Springs - In a street car, there is no control over what kind of surfaces the car will see. The stiffer the springs are, the less the grip available to the tires. Which is why, keep the stock springs, unless you want to lower the car a little. In which case, go no more than 50% stiffer than stock.
Isn't 50% stiffer a lot, for road use? As you said, given the undulations even our best roads have, I've had some hairy experiences with stiffer springs where the car tends to take off at triple digit speeds.

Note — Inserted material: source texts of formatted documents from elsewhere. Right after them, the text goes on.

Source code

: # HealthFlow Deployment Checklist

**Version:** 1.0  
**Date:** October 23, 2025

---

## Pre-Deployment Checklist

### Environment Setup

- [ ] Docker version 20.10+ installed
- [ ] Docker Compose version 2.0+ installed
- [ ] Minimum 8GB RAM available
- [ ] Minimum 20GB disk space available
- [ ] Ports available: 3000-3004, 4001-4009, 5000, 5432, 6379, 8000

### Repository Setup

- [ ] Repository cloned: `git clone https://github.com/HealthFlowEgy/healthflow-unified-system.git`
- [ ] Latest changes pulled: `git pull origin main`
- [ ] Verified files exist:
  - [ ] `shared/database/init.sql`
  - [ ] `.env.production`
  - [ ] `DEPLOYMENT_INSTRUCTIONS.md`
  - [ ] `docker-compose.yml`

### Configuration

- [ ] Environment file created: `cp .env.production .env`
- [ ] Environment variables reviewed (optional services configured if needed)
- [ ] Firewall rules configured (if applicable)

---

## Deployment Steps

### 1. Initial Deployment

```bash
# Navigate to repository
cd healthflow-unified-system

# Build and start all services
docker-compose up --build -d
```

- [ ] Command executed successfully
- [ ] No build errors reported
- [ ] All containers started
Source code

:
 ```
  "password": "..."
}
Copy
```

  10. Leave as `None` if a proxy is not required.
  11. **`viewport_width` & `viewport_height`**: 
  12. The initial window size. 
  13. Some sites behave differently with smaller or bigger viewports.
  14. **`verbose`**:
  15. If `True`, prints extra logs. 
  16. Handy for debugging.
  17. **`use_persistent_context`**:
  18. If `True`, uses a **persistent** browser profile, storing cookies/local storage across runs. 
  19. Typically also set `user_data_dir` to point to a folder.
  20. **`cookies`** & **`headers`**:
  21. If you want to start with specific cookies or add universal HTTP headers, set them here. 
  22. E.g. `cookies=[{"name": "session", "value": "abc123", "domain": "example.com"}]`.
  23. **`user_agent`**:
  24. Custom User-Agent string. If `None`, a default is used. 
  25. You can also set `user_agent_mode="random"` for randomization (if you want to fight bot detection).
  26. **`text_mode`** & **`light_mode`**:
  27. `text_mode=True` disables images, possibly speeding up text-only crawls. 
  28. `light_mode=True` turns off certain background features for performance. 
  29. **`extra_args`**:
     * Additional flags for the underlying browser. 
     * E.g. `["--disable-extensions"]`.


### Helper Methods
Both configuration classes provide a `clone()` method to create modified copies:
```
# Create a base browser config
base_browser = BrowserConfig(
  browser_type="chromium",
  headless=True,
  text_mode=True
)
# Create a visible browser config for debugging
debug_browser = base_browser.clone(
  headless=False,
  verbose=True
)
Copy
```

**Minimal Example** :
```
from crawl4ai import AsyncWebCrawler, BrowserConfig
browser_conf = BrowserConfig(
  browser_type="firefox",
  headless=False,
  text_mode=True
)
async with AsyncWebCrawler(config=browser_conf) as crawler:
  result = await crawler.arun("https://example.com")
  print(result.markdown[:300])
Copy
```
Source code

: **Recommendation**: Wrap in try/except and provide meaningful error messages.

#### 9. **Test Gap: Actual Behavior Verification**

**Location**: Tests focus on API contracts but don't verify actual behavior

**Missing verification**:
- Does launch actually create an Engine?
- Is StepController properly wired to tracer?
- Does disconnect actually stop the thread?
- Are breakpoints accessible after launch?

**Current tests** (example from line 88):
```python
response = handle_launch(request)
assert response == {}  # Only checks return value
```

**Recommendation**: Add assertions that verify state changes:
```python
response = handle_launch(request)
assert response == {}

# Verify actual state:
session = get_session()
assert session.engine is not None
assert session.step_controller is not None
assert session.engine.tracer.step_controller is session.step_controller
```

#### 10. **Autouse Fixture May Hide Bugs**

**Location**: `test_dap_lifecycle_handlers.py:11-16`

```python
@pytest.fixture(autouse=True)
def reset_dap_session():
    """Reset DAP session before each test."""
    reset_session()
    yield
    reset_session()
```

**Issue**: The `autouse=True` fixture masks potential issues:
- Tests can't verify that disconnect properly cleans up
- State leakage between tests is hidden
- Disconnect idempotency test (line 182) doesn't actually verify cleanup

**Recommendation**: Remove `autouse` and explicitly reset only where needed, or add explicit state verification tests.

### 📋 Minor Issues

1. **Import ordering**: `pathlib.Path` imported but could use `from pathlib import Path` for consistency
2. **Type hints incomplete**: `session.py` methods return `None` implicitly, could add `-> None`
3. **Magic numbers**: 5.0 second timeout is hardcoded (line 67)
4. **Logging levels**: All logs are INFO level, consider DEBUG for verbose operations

I don't know what kind of spring rates those lowering Eibachs come with, but I would rather stay away from all that and work with stock springs.

Quote:
Originally Posted by ananthkamath View Post

6) Alignment - This is mandatory no matter what you do to the suspension. Again, I have no clue if the City has adjustable camber or not, but some negative camber (1 to 1.2 degrees) is always good both front and rear. A slight amount of toe-out in the front (about 0.1 deg) and toe-in in the rear (0.1 to 0.2 deg) is a good starting point and will give a compromise between quick steering and high-speed stability. Caster should be maximized as much as possible.
Excellent. I missed out this bit completely. A good alignment is a must to maximise the gains from the chassis setup. And of course, elementary is the tyre pressure. Maintain correct pressures will go a long way in making your car behave- and when I say correct tyre pressures, don't go by the gauges in puncture shops and even petrol bunks, most aren't well calibrated. Find one that is, and stick to it. Otherwise get a reliable handheld gauge, its a worthy investment.

Quote:
Originally Posted by Mpower View Post

First thing you need for high speed stability (in a straight line) is stiffer shocks. Not even tires. The OHC is dampers are extemely soft and this causes floatiness at high speed. If you are going to put new shocks from the dealer anyway...then this is the best time to pay that extra 25% or whatever and go for stiffer ones. Konis are probably the most proven option.
I don't think Konis are available for the OHC. Other options are D2 and Hot-Bits. The thing is, once you upgrade the struts, without upgrading tyres- they will soon max out- especially during sudden braking at high speeds since OHC brakes are extremely effective and do not fade even under repeated torture. The stiff suspension setup makes the rubber reach its limit very quickly, under braking and to an extent- under cornering. IMO stiffened shocks and tyres+ a good alignment should work out well for starters and then you can drive around with the setup for a while and see if you can reach its limits (in a safe environment of course). That will be the time for other stuff to come in. But trust me it'll take a while to hit that plateau.